When looking for information about monorepos online, there’s plenty of PRO vs CON discussion, but not a lot of details.
I’ve seen people work directly in the monorepo with both git submodules and
git-subtree(depending on the organizational approach). The tooling is painful to use, but it’s possible to push and pull changes entirely inside the monorepo.I didn’t understand what you meant by “automate”: in the same way that I don’t expect someone to automate their normal contributions to the monorepo, I wouldn’t expect them to automate contributions to the upstream repos either.
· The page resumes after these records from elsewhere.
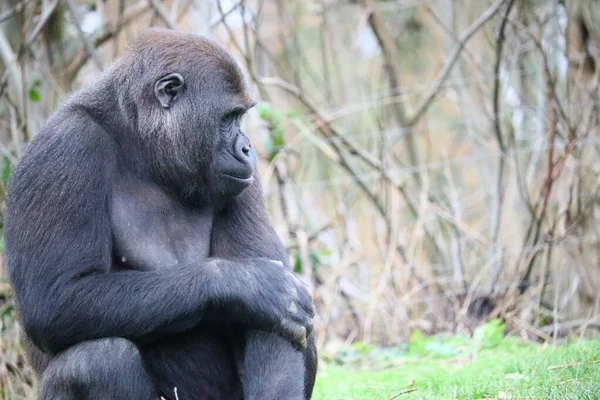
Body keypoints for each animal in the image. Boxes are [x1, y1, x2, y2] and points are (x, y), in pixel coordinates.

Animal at [4, 28, 318, 400]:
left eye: (240, 117)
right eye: (229, 117)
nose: (247, 148)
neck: (142, 138)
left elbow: (274, 324)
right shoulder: (65, 149)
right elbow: (54, 298)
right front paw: (251, 284)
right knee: (98, 360)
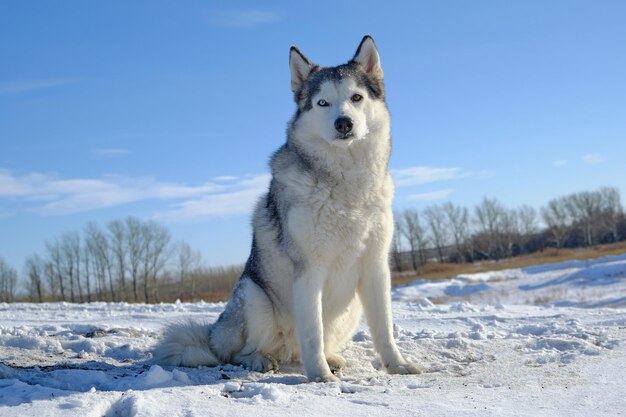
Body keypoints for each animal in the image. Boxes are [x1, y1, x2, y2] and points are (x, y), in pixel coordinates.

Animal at [154, 35, 422, 380]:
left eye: (356, 98)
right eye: (322, 103)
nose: (344, 123)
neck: (345, 182)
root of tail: (213, 335)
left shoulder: (376, 267)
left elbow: (385, 329)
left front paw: (397, 365)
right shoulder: (309, 270)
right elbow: (313, 331)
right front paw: (320, 376)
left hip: (350, 310)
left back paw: (331, 358)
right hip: (253, 296)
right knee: (238, 352)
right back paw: (260, 359)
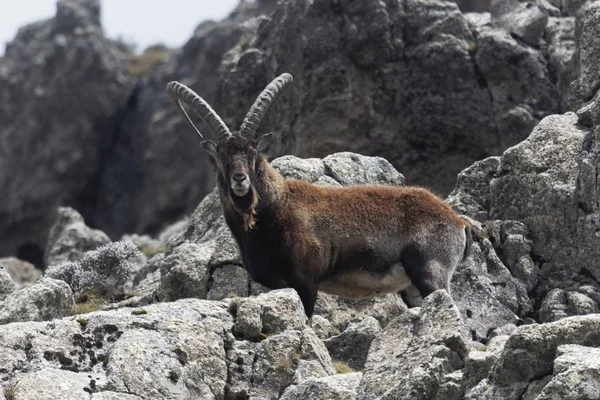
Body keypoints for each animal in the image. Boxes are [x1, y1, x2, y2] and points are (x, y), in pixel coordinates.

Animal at [166, 73, 472, 318]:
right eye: (221, 155)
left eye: (253, 151)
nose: (239, 180)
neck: (276, 208)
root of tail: (457, 220)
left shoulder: (305, 282)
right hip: (412, 288)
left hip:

If possible, you can consider inserting an intermediate forked repo between the upstream repo and the monorepo, and consume the intermediate repo instead of the upstream repo directly. Then you can do your work in a normal repo with normal tooling and the monorepo can consume it as usual.
There are some projects like https://github.com/josh-project/josh which could compose a “monorepo” in a dynamic fashion, but I haven’t seen it used in production.
About josh, I did a proof-of-concept at work; wrote some notes here:
https://github.com/josh-project/josh/discussions/1386#discussion-7177501
I didn’t use it enough to endorse it, but I think it’s a very promising approach. Also note that while the documentation (at least when I last read it) focuses on using it as a daemon, the Miri project uses it “daemonless”.
The secret is that one says third party projects need to live in your monorepo. If you use a sane language with support for pinning, the only time you have third party source code you need to include in your repo is when you’ve forked it - i.e. when it’s no longer third party by definition.
Things like hosting your own module/package/nuget/cargo/whatever cache servers in-house (optionally restricted only to package/version combos you’ve vetted for license and security compliance) takes you the rest of the way there.